Das Ausmaß der Ransomware-Attacke auf die US-amerikanische IT-Firma Kaseya dürfte offenbar weitaus größer sein als zunächst angenommen. Hatte das Unternehmen selbst am Freitag noch von „schätzungsweise weniger als 40 weltweit“ betroffenen Firmen gesprochen, gehen Experten inzwischen von mehr als tausend Unternehmen aus, die dem Angriff zum Opfer fielen. Inzwischen hat sich auch die Politik in den Fall eingeschaltet: US-Präsident Joe Biden schloss am Samstag eine Mitverantwortung Russlands an der Attacke nicht aus.
Kaseya hatte am Freitag die Cyberattacke bestätigt und versichert, der Angriff sei eingedämmt worden, sodass nur ein „sehr kleiner Prozentsatz“ der Kunden betroffen sei, die das sogenannte VSA-Netzwerk von Kaseya nutzten. Über dieses können Unternehmen all ihre Computer und Drucker von einem einzigen Arbeitsplatz aus steuern.
Die auf Cybersicherheit spezialisierte Beratungsfirma Huntress Labs widersprach dieser Einschätzung jedoch: Die VSA-Software von Kaseya sei manipuliert worden, „um mehr als tausend Unternehmen zu verschlüsseln“. Zuvor hatte Huntress Labs erklärt, die Computernetzwerke von rund 200 Firmen seien bei dem Hackerangriff „verschlüsselt“ worden.
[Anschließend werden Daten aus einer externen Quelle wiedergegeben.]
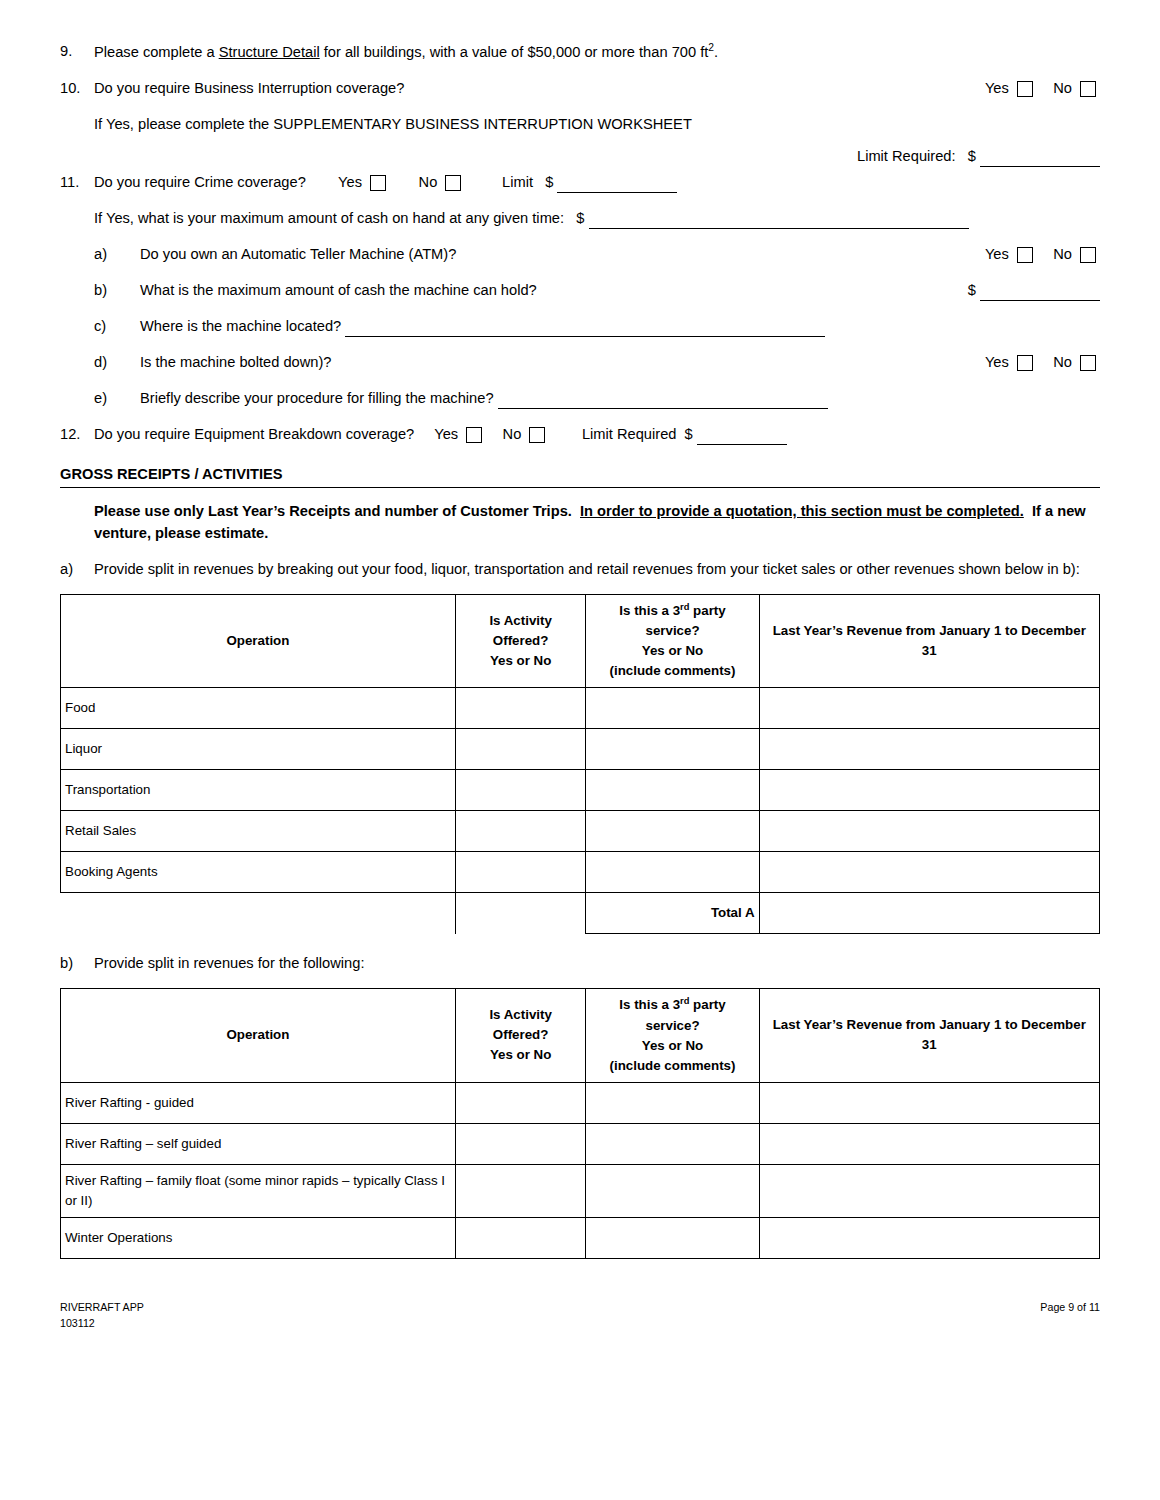9.
Please complete a Structure Detail for all buildings, with a value of $50,000 or more than 700 ft2.
10.
Do you require Business Interruption coverage? Yes No
If Yes, please complete the SUPPLEMENTARY BUSINESS INTERRUPTION WORKSHEET
Limit Required: $
11.
Do you require Crime coverage? Yes No Limit $
If Yes, what is your maximum amount of cash on hand at any given time: $
a)
Do you own an Automatic Teller Machine (ATM)? Yes No
b)
What is the maximum amount of cash the machine can hold? $
c)
Where is the machine located?
d)
Is the machine bolted down)? Yes No
e)
Briefly describe your procedure for filling the machine?
12.
Do you require Equipment Breakdown coverage? Yes No Limit Required $
GROSS RECEIPTS / ACTIVITIES
Please use only Last Year’s Receipts and number of Customer Trips. In order to provide a quotation, this section must be completed. If a new venture, please estimate.
a)
Provide split in revenues by breaking out your food, liquor, transportation and retail revenues from your ticket sales or other revenues shown below in b):
| Operation | Is Activity Offered? Yes or No | Is this a 3 rd party service? Yes or No (include comments) | Last Year’s Revenue from January 1 to December 31 |
| --- | --- | --- | --- |
| Food | | | |
| Liquor | | | |
| Transportation | | | |
| Retail Sales | | | |
| Booking Agents | | | |
| | | Total A | |
b)
Provide split in revenues for the following:
| Operation | Is Activity Offered? Yes or No | Is this a 3 rd party service? Yes or No (include comments) | Last Year’s Revenue from January 1 to December 31 |
| --- | --- | --- | --- |
| River Rafting - guided | | | |
| River Rafting – self guided | | | |
| River Rafting – family float (some minor rapids – typically Class I or II) | | | |
| Winter Operations | | | |
RIVERRAFT APP
103112
Page 9 of 11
800 Supermarkt-Filialen geschlossen
Bereits am Samstag hatte eine der größten schwedischen Supermarktketten eigenen Angaben zufolge rund 800 Filialen vorübergehend schließen müssen, weil ihre Kassen nicht mehr funktionierten. Ein Subunternehmer sei Ziel des digitalen Angriffs geworden, teilte Coop Schweden mit. Details nannte das Unternehmen nicht. Die schwedische Tochtergesellschaft des Softwarekonzerns Visma teilte jedoch mit, das Problem stehe im Zusammenhang mit dem Cyberangriff auf Kaseya am Freitag.
Neben anderen Unternehmen war auch das staatliche Bahnunternehmen SJ betroffen. Fahrgäste konnten dadurch im Bistro nicht mit Karte zahlen. Am Freitagabend habe es einen Angriff auf einen Dienstleister von Coop gegeben, der sowohl die normalen Kassensysteme als auch Selbstbedienungskassen der Supermärkte betraf, berichtete SVT. Man habe die ganze Nacht an den Problemen gearbeitet, sie jedoch noch nicht lösen können, sagte eine Sprecherin dem Sender.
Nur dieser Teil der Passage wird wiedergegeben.